10. It has been further held that the word ""dispute"" in the same Sub-Section does not mean any dispute, but dispute as to actual possession. It
further means actual disagreement existing between the parties at the time of the proceeding u/s 145 even though the question as to right of
possession has already been decided by Civil Court.
11. The learned Lawyer for the Opposite Party No. 1 has also drawn my attention to the case of Jhunamlal alias Devandas v. State of Madhya
Pradesh & Ors., reported in AIR 1983 SC 1973. It has been held in this case that it is true that in cases of dispute regarding immovable property
a party should not be permitted to litigate before the Criminal Court when a civil suit is pending in respect of the same subject matter. That does
not, however, mean that a concluded order u/s 145 Cr. P.C. made by the Magistrate of competent jurisdiction should be set at naught merely
because the unsuccessful party has. approached the civil court. An order made u/s 145 Cr. P.C. deals only with the factum of posession of the
party as on a particular day. It confers no title to remain in possession of the disputed property. The order is subject to decision of the civil Court.
The unsuccessful party therefore, must get relief only in the civil Court. He may move the civil Court with a properly constituted suit. He may file a
suit for declaration and prove a better right to possession. The civil Court has jurisdiction to give a finding different from that which the Magistrate
has reached.
12. The learned Lawyer for the Opposite Party No. 1 has also drawn my attention to the case of Rabindra Nath De Sarkar v. Nitai Chandra
Adak, reported in 1986 Cr. L.R. (Cal) 215. What happened in this case is that the Sub-divisional Magistrate, after having attached the disputed
plot appointed the O.C. as receiver to look after the property. The said Magistrate also started a proceeding u/s 145 Cr. P.C. for which a revision
was preferred where the Sessions Judge committed an error by entertaining the application on the ground that there was no petition on the record
u/s 146 Cr. P.C.
13. The petitioner being aggrieved came up before the High Court where the questions fell for decision were that the Sessions Judge if could revise
the order without scrutinising the record and the order being interlocutory in nature.
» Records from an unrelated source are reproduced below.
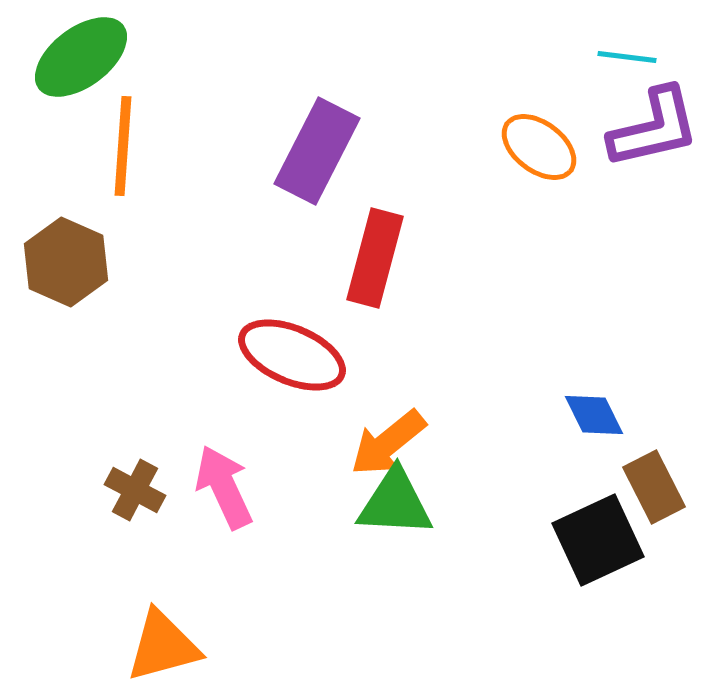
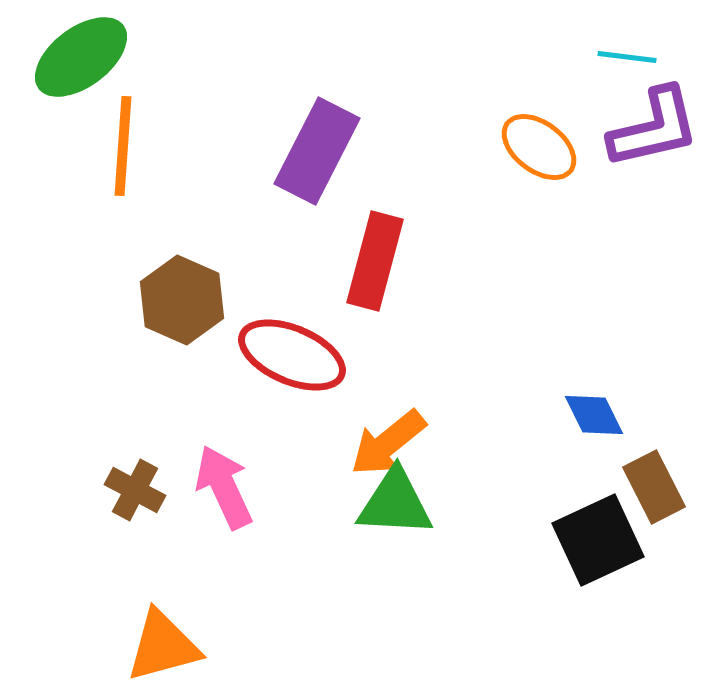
red rectangle: moved 3 px down
brown hexagon: moved 116 px right, 38 px down
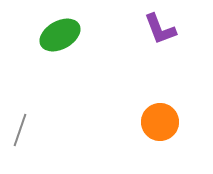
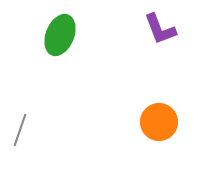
green ellipse: rotated 39 degrees counterclockwise
orange circle: moved 1 px left
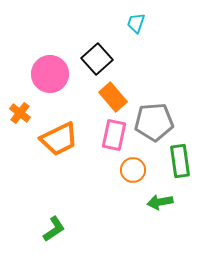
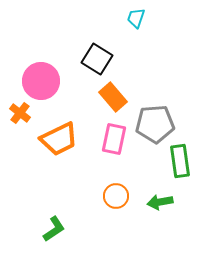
cyan trapezoid: moved 5 px up
black square: rotated 16 degrees counterclockwise
pink circle: moved 9 px left, 7 px down
gray pentagon: moved 1 px right, 2 px down
pink rectangle: moved 4 px down
orange circle: moved 17 px left, 26 px down
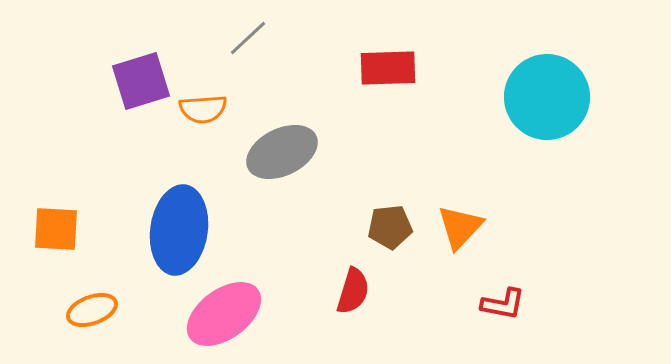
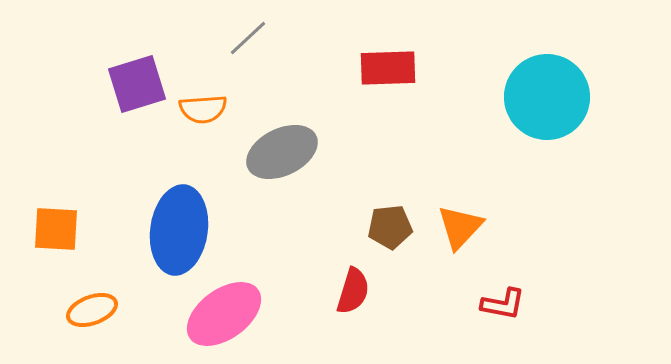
purple square: moved 4 px left, 3 px down
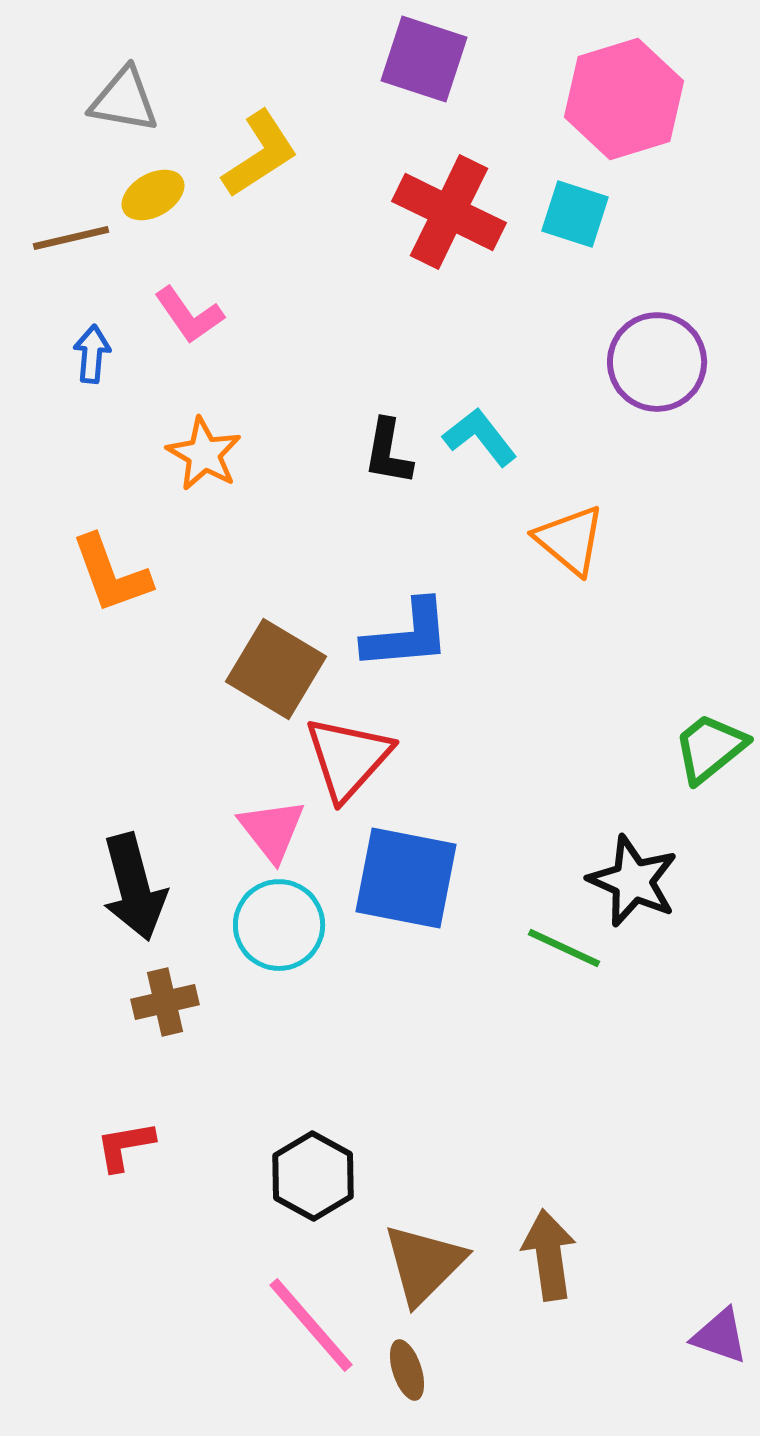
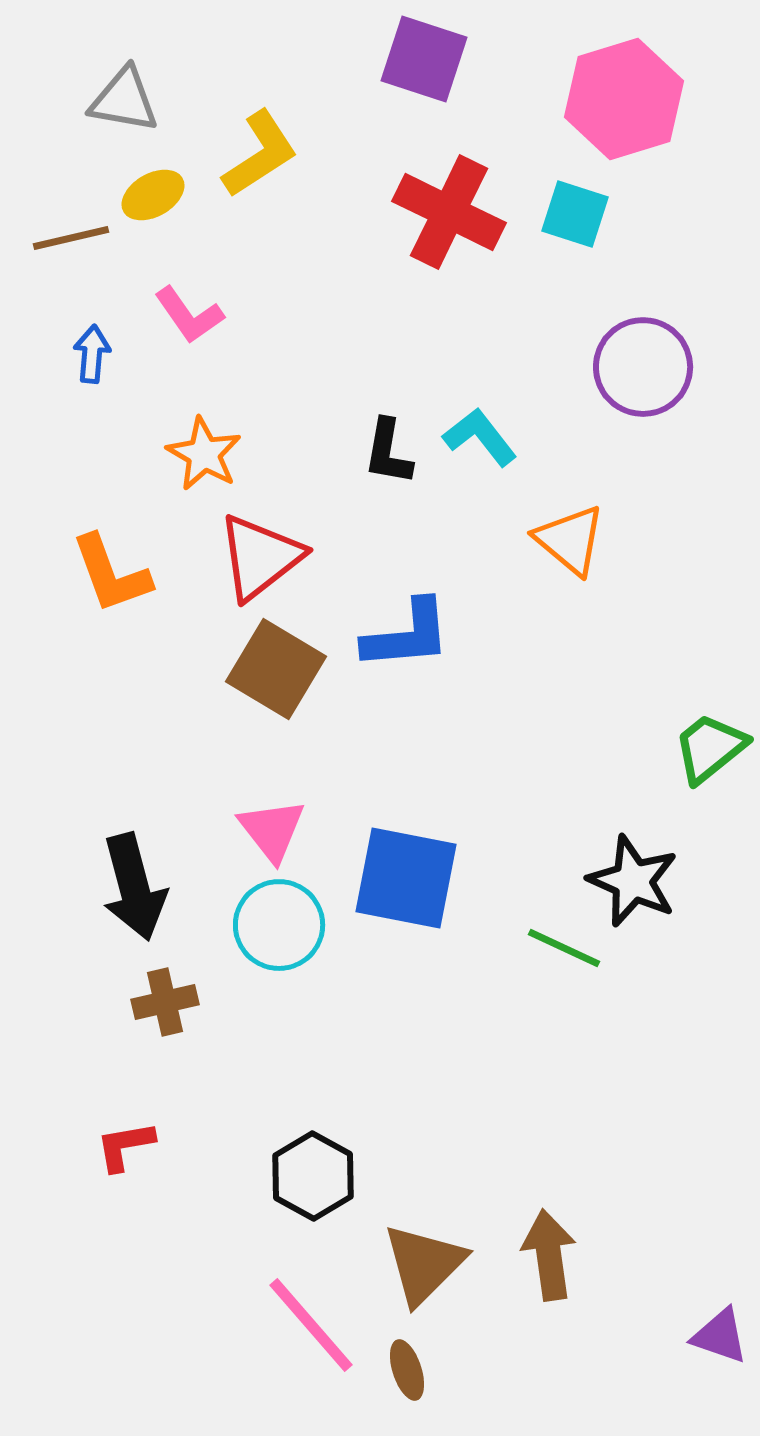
purple circle: moved 14 px left, 5 px down
red triangle: moved 88 px left, 201 px up; rotated 10 degrees clockwise
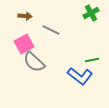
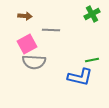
green cross: moved 1 px right, 1 px down
gray line: rotated 24 degrees counterclockwise
pink square: moved 3 px right
gray semicircle: rotated 40 degrees counterclockwise
blue L-shape: moved 1 px down; rotated 25 degrees counterclockwise
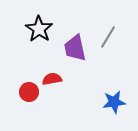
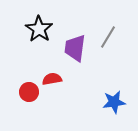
purple trapezoid: rotated 20 degrees clockwise
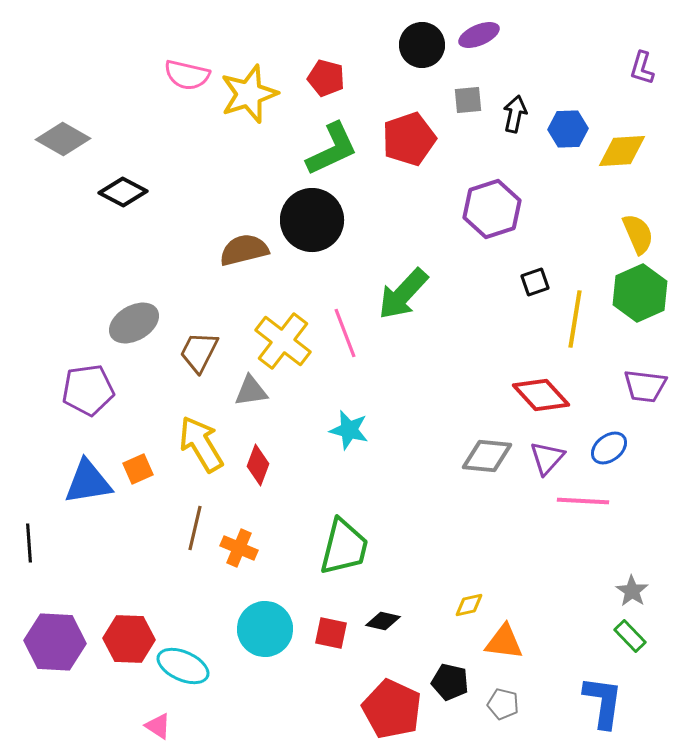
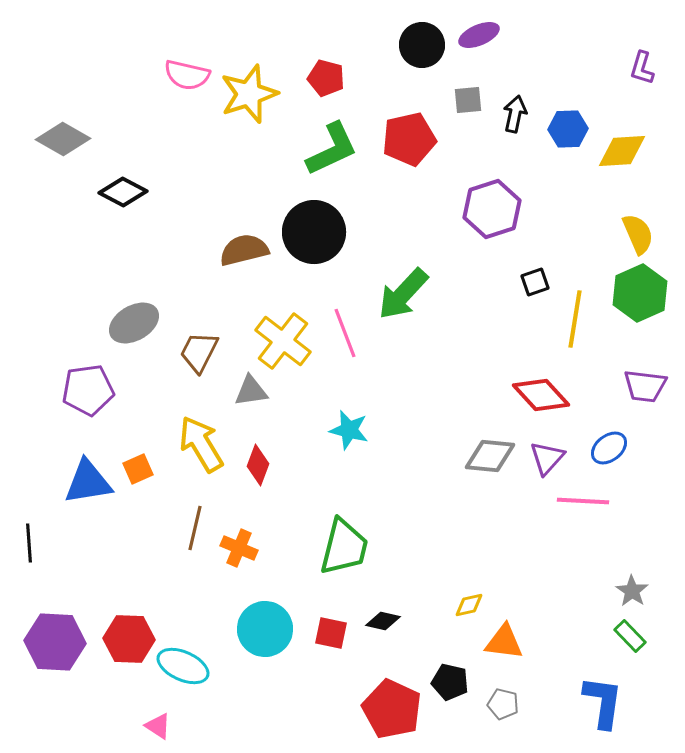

14. It has held that the learned Sessions Judge without scrutinising the record should not have gone on the basis that there was no such petition.
The learned Magistrate has recorded his satisfaction as to the existence of an emergency and the order passed was perfectly legal.
15. The order passed by the Magistrate being in the nature of an Inter-locutory Order, revision would not lie.
16. After hearing both sides and considering the materials on record, I find that the order passed by the learned Magistrate is not liable to be
interfered with as nothing illegal or improper has been done by him. It appears that the learned Magistrate has acted within his jurisdiction in
passing the order in question.
17. Thus it is found that there is no substance in the present case and it fails. The rule is accordingly discharged.
Ad interim order of stay, if any, be vacated.
Let the records be set down to the Court below immediately.